[Provided records Boundary: Start]

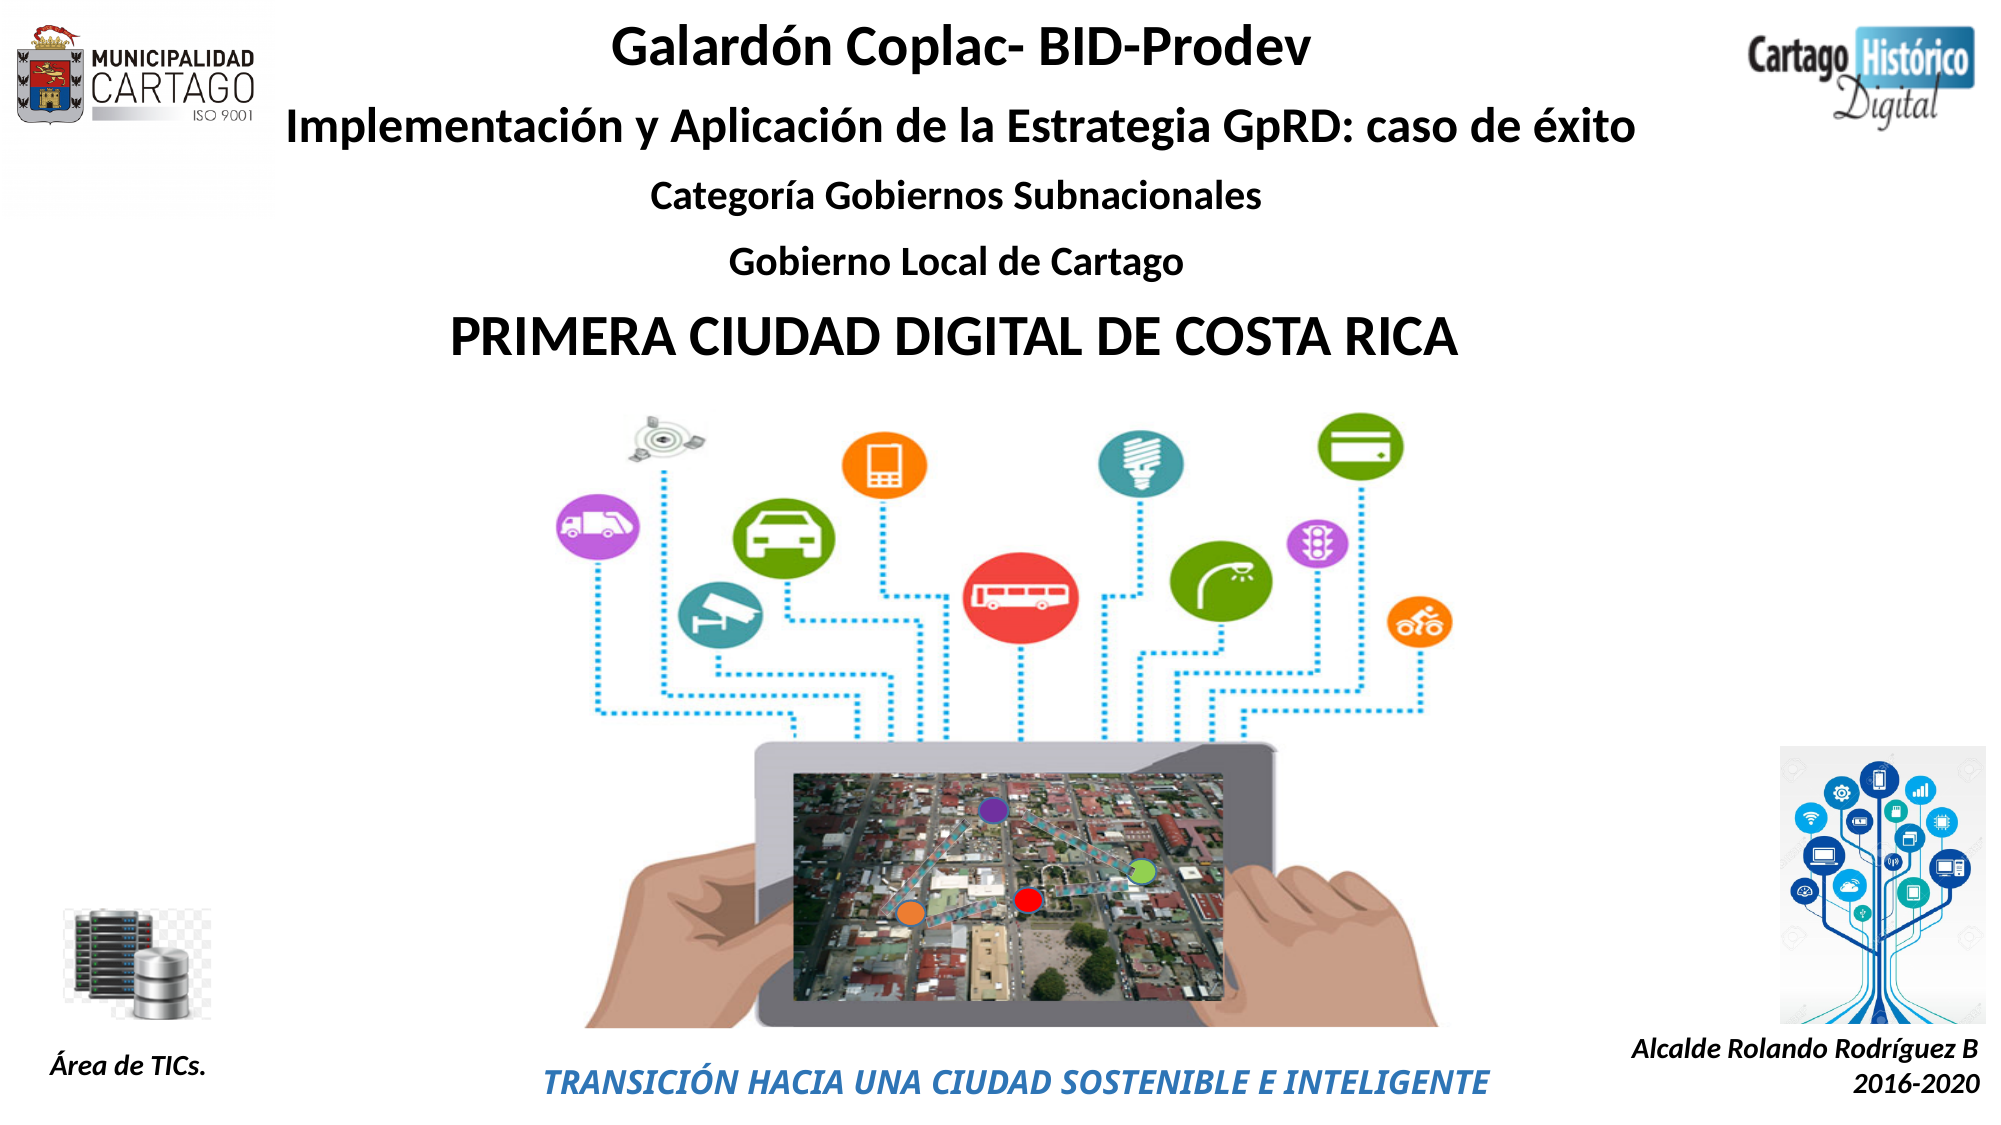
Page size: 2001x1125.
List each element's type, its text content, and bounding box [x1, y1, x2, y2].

picture [555, 403, 1462, 1033]
text_box Área de TICs. [35, 1039, 399, 1124]
picture [2, 0, 275, 219]
picture [48, 896, 226, 1033]
list Galardón Coplac- BID-Prodev Implementación y Aplicación de la Estrategia GpRD: caso de éxito Categoría Gobiernos Subnacionales Gobierno Local de Cartago PRIMERA CIUDAD DIGITAL DE COSTA RICA [98, 7, 1824, 804]
text_box TRANSICIÓN HACIA UNA CIUDAD SOSTENIBLE E INTELIGENTE [527, 1053, 1515, 1109]
text_box Alcalde Rolando Rodríguez B 2016-2020 [1617, 1022, 1995, 1107]
picture [1740, 24, 1987, 136]
picture [1780, 746, 1986, 1024]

[Provided records Boundary: End]

> Activity: Exactly as written, set down each line of the records, leaving out the pictures.

> Result for this exercise:
Page size: 2001x1125.
List each element's type, its text content, and bounding box [x1, y1, x2, y2].

picture [555, 403, 1462, 1033]
text_box Área de TICs. [35, 1039, 399, 1124]
picture [2, 0, 275, 219]
picture [48, 896, 226, 1033]
list Galardón Coplac- BID-Prodev Implementación y Aplicación de la Estrategia GpRD: caso de éxito Categoría Gobiernos Subnacionales Gobierno Local de Cartago PRIMERA CIUDAD DIGITAL DE COSTA RICA [98, 7, 1824, 804]
text_box TRANSICIÓN HACIA UNA CIUDAD SOSTENIBLE E INTELIGENTE [527, 1053, 1515, 1109]
text_box Alcalde Rolando Rodríguez B 2016-2020 [1617, 1022, 1995, 1107]
picture [1740, 24, 1987, 136]
picture [1780, 746, 1986, 1024]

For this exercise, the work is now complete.